+++ Excerpted records
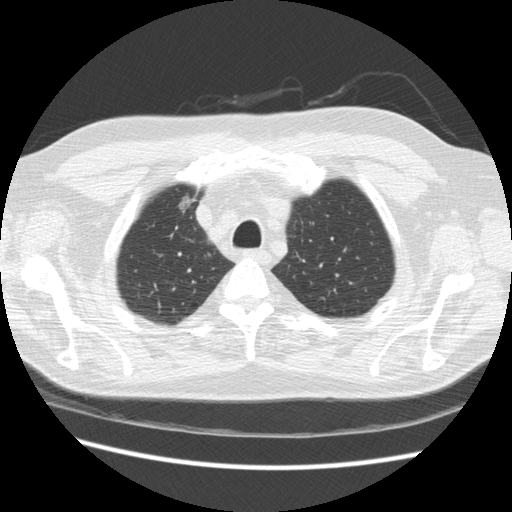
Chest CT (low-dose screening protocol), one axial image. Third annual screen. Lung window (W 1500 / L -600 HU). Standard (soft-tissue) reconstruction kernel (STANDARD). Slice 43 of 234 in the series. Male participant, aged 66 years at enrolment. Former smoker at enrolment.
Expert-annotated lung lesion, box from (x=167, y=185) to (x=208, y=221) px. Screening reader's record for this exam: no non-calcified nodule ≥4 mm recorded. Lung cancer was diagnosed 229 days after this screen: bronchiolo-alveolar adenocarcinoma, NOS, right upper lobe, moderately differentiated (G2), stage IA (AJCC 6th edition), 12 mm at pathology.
++++++
+++ Excerpted records
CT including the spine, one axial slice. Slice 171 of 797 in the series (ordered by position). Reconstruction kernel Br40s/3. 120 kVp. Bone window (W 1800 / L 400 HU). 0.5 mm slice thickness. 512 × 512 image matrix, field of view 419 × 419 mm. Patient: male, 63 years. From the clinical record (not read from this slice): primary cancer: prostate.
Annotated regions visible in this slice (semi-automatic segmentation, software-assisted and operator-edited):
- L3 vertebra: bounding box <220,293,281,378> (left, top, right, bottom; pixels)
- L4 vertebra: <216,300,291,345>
++++++
- [Task]:
Collect from the data above every line that includes "this".

- [Task solution]:
Expert-annotated lung lesion, box from (x=167, y=185) to (x=208, y=221) px. Screening reader's record for this exam: no non-calcified nodule ≥4 mm recorded. Lung cancer was diagnosed 229 days after this screen: bronchiolo-alveolar adenocarcinoma, NOS, right upper lobe, moderately differentiated (G2), stage IA (AJCC 6th edition), 12 mm at pathology.
CT including the spine, one axial slice. Slice 171 of 797 in the series (ordered by position). Reconstruction kernel Br40s/3. 120 kVp. Bone window (W 1800 / L 400 HU). 0.5 mm slice thickness. 512 × 512 image matrix, field of view 419 × 419 mm. Patient: male, 63 years. From the clinical record (not read from this slice): primary cancer: prostate.
Annotated regions visible in this slice (semi-automatic segmentation, software-assisted and operator-edited):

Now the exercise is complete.